Des responsables militaires espagnols, sous couvert d’anonymat, ont confié à ABC qu’il existe une « inquiétude quant à l’absence de réaction face aux actions marocaines d’influence et de collecte d’informations en matière de défense, ce qui suscite de profondes préoccupations ».

La création de ce groupe ne fait cependant pas l’unanimité au sein des forces armées espagnoles. En effet, l’amiral a pris cette décision sans consulter au préalable Pedro Sanchez, chef du gouvernement, ce qui a conduit certains militaires à qualifier cette initiative d’« erreur », précise ABC. Le Département de la Sécurité Nationale, directement rattaché au Premier ministre, dispose déjà d’un groupe de travail consacré au Maroc, mais ses activités seraient actuellement gelées « en raison d’une décision politique », souligne-t-on.  

Pour rappel, le chef du Département de la Sécurité Nationale, le général Loreto Gutiérrez Hurtado, avait déclaré que « le Maroc ne représente pas une menace pour l’Espagne ». « Actuellement, dans notre stratégie de sécurité nationale, la menace marocaine n’est pas mentionnée. Nous avons des groupes de travail sur Ceuta et Melilla, au même titre que toutes les autres communautés autonomes, car c’est notre travail de défendre notre État et pour l’instant il n’y a rien de spécifique à ce sujet », avait-il affirmé dans un article  d’El Faro de Ceuta le 1er juillet 2024.

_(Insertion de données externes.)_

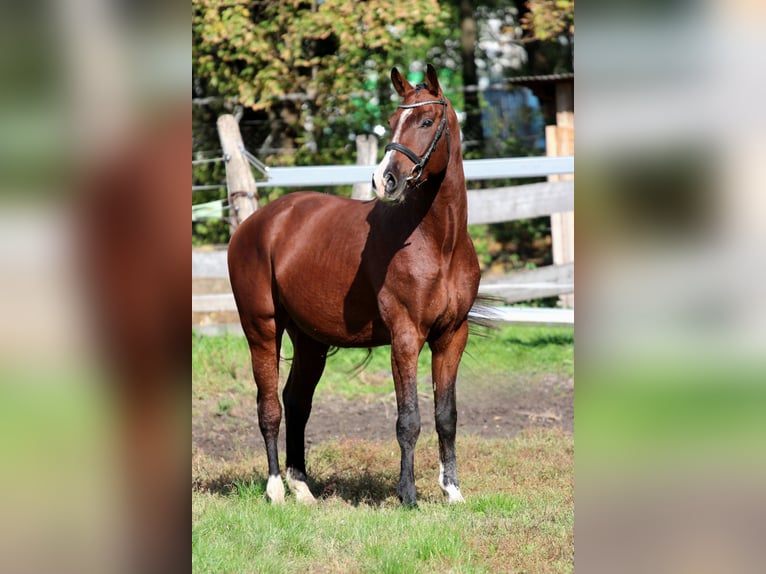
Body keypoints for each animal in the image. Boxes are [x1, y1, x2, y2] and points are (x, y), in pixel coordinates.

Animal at [228, 64, 480, 508]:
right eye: (393, 121)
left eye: (426, 121)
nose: (385, 180)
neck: (438, 243)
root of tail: (256, 225)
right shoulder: (405, 337)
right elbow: (408, 419)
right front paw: (408, 496)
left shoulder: (452, 336)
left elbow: (445, 416)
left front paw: (452, 492)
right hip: (262, 329)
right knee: (269, 407)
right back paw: (275, 489)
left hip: (309, 340)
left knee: (297, 402)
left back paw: (302, 487)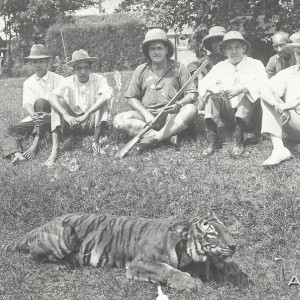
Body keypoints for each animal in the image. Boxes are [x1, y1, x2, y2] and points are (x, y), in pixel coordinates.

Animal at [14, 211, 250, 290]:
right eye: (212, 234)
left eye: (225, 229)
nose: (234, 245)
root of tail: (42, 225)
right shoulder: (141, 263)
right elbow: (166, 269)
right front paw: (190, 283)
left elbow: (218, 263)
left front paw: (235, 272)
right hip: (64, 235)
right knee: (31, 257)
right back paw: (60, 266)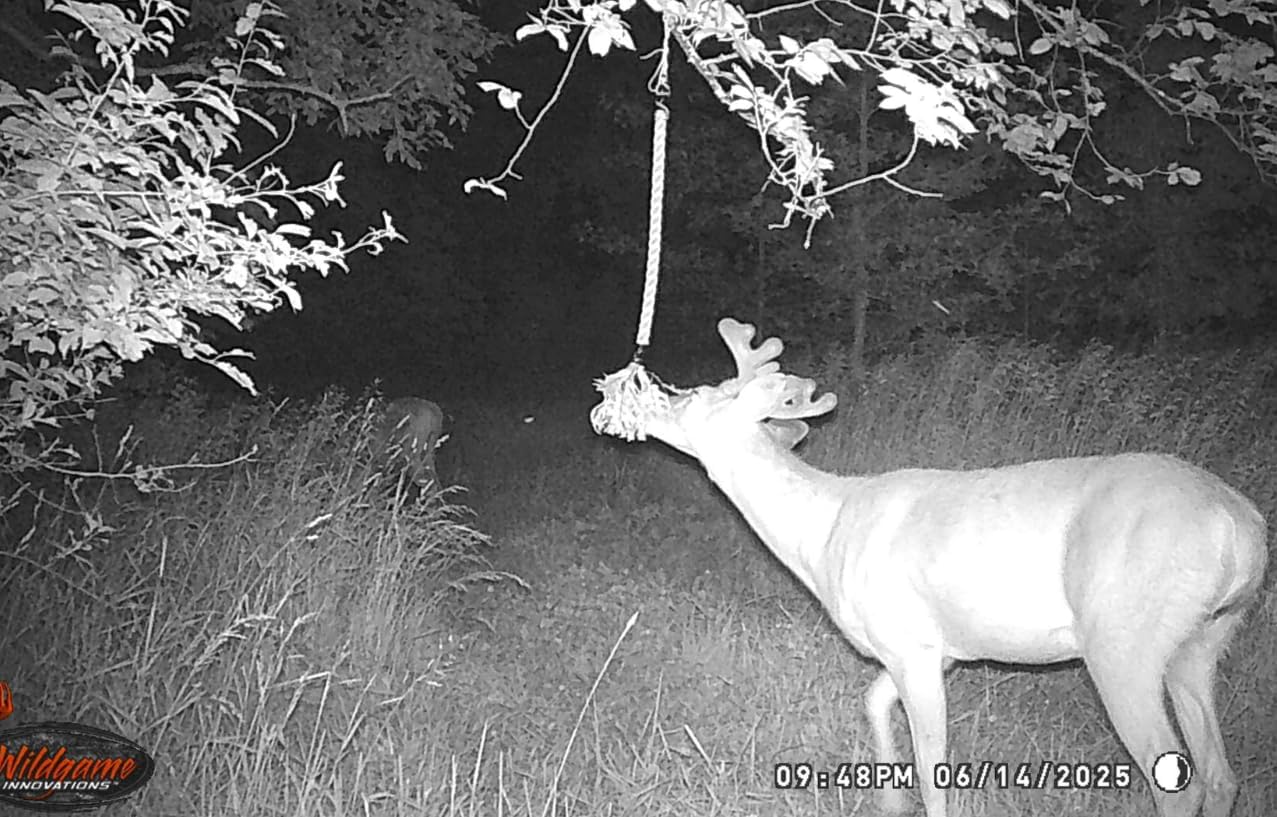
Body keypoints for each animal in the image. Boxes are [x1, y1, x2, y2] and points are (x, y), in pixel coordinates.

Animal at [640, 318, 1268, 817]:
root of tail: (1241, 528)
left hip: (1122, 639)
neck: (824, 534)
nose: (649, 397)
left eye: (694, 397)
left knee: (1179, 781)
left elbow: (933, 768)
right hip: (1201, 642)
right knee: (1220, 775)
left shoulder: (910, 644)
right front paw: (887, 802)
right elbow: (872, 702)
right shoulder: (930, 648)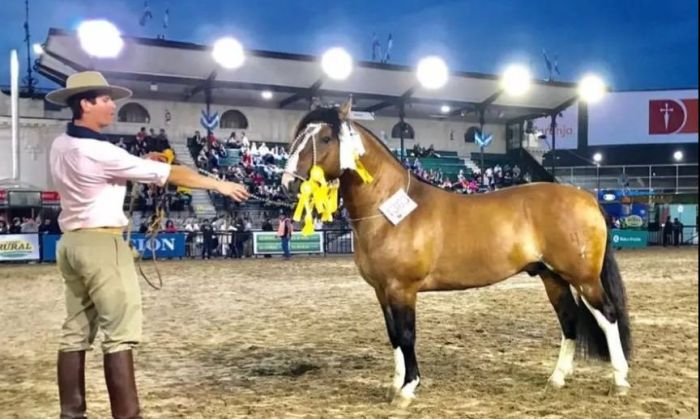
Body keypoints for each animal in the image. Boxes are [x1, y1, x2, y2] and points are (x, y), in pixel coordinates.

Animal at [282, 100, 632, 408]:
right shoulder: (382, 291)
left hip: (584, 278)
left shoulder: (402, 289)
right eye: (298, 136)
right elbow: (393, 335)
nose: (288, 183)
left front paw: (408, 389)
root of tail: (588, 198)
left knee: (608, 316)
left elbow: (407, 335)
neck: (390, 209)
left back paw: (620, 382)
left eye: (325, 138)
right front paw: (395, 385)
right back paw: (557, 378)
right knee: (569, 320)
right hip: (552, 277)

L’amiral López Calderón partageait également ce point de vue… en novembre 2021. « Le Maroc ne constitue pas une menace pour Ceuta et Melilla », avait-il assuré lors d’une conférence sur la sécurité en réponse à une question d’un député de Vox. Depuis, P. Sanchez a annoncé en mars 2022 son soutien au plan marocain d’autonomie pour le Sahara occidental, ancienne colonie espagnole, le qualifiant de « seule solution pour le règlement » de ce dossier.

La création de ce groupe par le chef des armées intervient trois mois après l’investiture de Donald Trump en tant que président des États-Unis. Ce retour inquiète les milieux de la droite espagnole, qui craignent que le locataire de la Maison-Blanche ne soutienne les revendications marocaines sur les enclaves de Sebta et Melilla ou qu’il ne transfère vers le Maroc les militaires et navires de guerre américains, présents depuis 1953 à la base navale de Rota. En outre, le commandement de l’armée espagnole n’a pas apprécié que le gouvernement de P. Sanchez l’invite à célébrer discrètement le débarquement d’Al Hoceima de 1925.  

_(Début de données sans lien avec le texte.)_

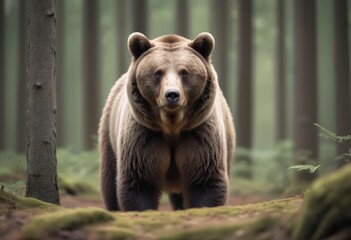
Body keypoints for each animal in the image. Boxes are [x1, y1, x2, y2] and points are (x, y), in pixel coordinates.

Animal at [99, 31, 236, 210]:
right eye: (158, 72)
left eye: (184, 72)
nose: (172, 94)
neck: (172, 125)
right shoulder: (144, 135)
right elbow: (140, 182)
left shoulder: (199, 133)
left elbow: (205, 182)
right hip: (110, 134)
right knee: (110, 182)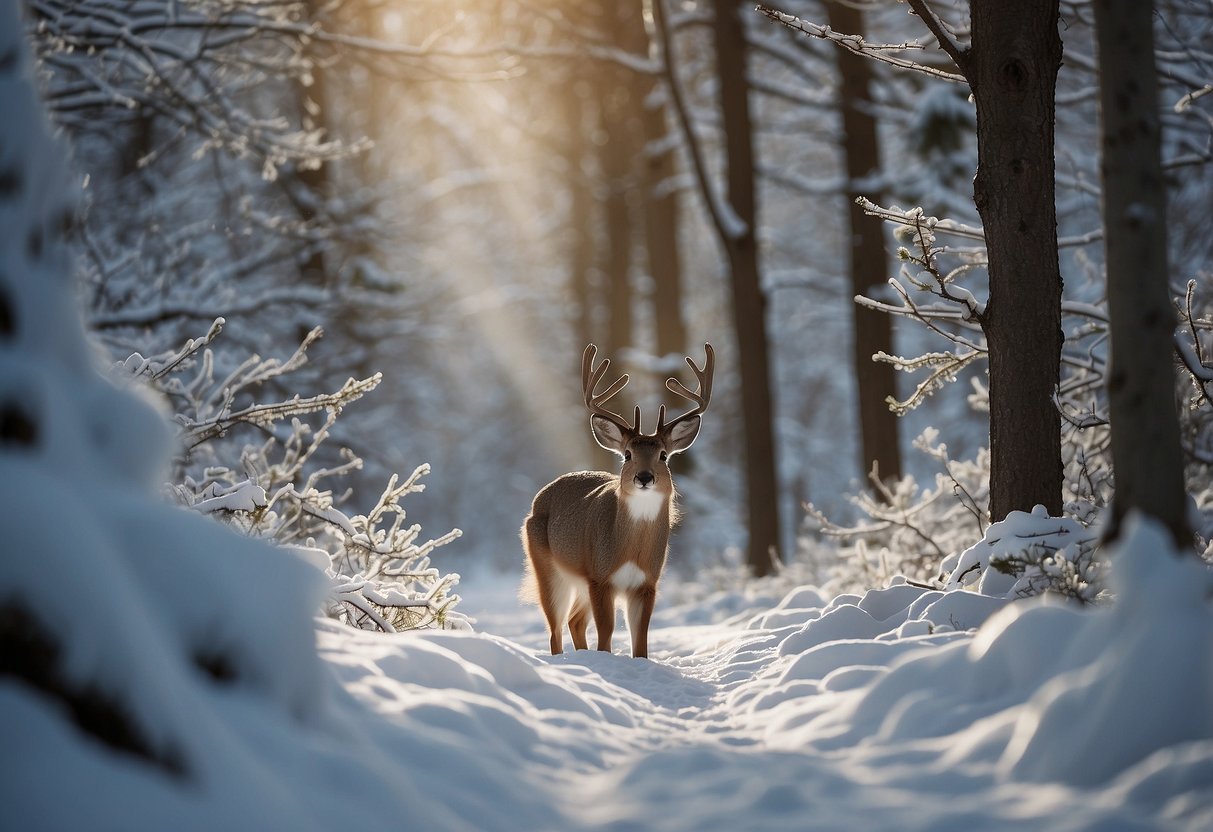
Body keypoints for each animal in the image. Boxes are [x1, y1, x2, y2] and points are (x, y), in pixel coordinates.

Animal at [519, 342, 708, 659]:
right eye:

D’après le Financial Times, l’administration US examine la possibilité de relocaliser certaines unités navales stationnées en Espagne, notamment à Rota, vers le Maroc, en raison d’un climat politique jugé plus stable et d’une coopération militaire renforcée avec Rabat.

Cette option, encore à l’étude, s’inscrit dans une dynamique de redéploiement que D. Trump avait amorcée dès son premier mandat. À l’époque, il avait exprimé des réserves sur le coût des engagements militaires à l’étranger et sur la fiabilité de certains alliés européens.

Le choix du Maroc comme alternative potentielle repose sur plusieurs éléments objectifs. Depuis plusieurs années, Rabat entretient une relation étroite avec les États-Unis en matière de défense. En octobre 2020, les deux pays ont signé une feuille de route décennale dans le domaine de la coopération militaire, couvrant la formation, le renseignement, l’industrie de défense et la conduite d’exercices conjoints.

Le Maroc accueille chaque année les manœuvres African Lion, considérées comme les plus vastes opérations militaires conduites par les États-Unis sur le continent africain. Ce partenariat a permis de renforcer la capacité d’interopérabilité entre les deux armées et de positionner le Royaume comme un pôle de stabilité en Afrique du Nord et dans le Sahel.

Selon le Financial Times, les responsables américains voient dans le Maroc un pays disposé à accueillir davantage de forces US de manière pérenne, contrairement à certains alliés européens dont les relations avec Washington ont parfois été tendues. Cette stabilité politique et diplomatique est perçue comme un atout de taille dans l’évaluation stratégique en cours.

La perspective d’un transfert partiel ou total de capacités américaines de Rota vers le Maroc suscite une vigilance accrue en Espagne. Madrid considère cette base comme un point central dans son dispositif de coopération avec les États-Unis, notamment au sein de l’OTAN. Elle accueille actuellement quatre destroyers américains dotés de capacités antimissiles, intégrés au bouclier de défense de l’alliance atlantique. En cas de redéploiement, le rôle de l’Espagne dans l’architecture de défense régionale pourrait s’en trouver réduit. Le Financial Times relève que Washington n’a encore pris aucune décision définitive, mais que la question est désormais posée en des termes concrets au sein de l’appareil de sécurité nationale.